In fact, it is now known that out of every 100 pregnant women, 15 will develop a complication and therefore emergency preparedness for that eventuality makes sense. Pregnancy then has to be perceived as a state which requires that precautionary measures are put in place for use when a complication arises so that it is treated as an emergency. 

Therefore, preparedness must be the watchword. The provision of large billboards or well-sounding slogans and sentiments do not mean preparedness. Rather, it is the provision of well-laid out facilities which are accessible and have skilled and friendly professionals that hold the key to a rapid reduction of maternal deaths. 

The UN spelt out the standards to be followed some two decades ago and many countries, including Ghana, are working to ensure that emergency care is available to both mothers and their newborns.

Known as Emergency obstetric and newborn care (EmONC), the recommendation is to be provided at two levels — the basic EmONC at the community level where the facility has the capacity to provide five important functions and which will be available to serve a population of about 125,000; and one comprehensive EmNOC to which complications will be referred to obtain additional services –blood transfusion and caesarean sections. Such health institutions should be well-equipped and have skilled professionals to run them.

GPMM

In Ghana today, organisations such as the Ghana Prevention of Maternal Mortality(GPMM) have the expertise to assist both the public and private sectors in planning such care.

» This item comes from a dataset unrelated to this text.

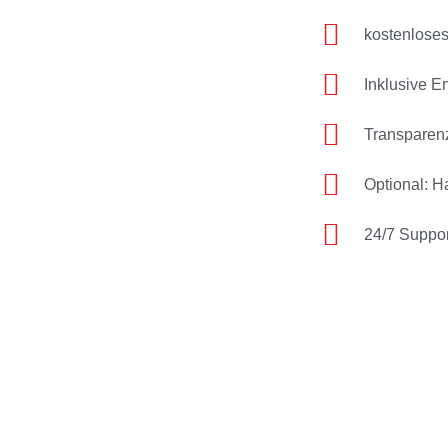
kostenlose
Inklusive E
Transparenz
Optional: 
24/7 Suppor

There is urgency for government, private sector and non-governmental organisations to work together to expand the basic and comprehensive EmNOC services across the country to make them accessible.

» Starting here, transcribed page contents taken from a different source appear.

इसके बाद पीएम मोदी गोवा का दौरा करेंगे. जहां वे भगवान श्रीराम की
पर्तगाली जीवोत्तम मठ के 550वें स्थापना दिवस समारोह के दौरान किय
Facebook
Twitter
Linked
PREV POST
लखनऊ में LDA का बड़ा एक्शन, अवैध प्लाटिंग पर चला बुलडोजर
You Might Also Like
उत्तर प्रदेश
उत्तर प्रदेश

To this end, all current ANC centres can be upgraded and equipped to provide the basic EmNOC signal functions while their existing staffs are also upskilled. Prior arrangements for the transfer of women with complications to the nearest comprehensive EmNOC centre will ensure that women arrive on time and in more stable condition for the next step to be carried out. In this way, current providers of ANC will play a truly supportive role in the drive to reduce maternal deaths in the country.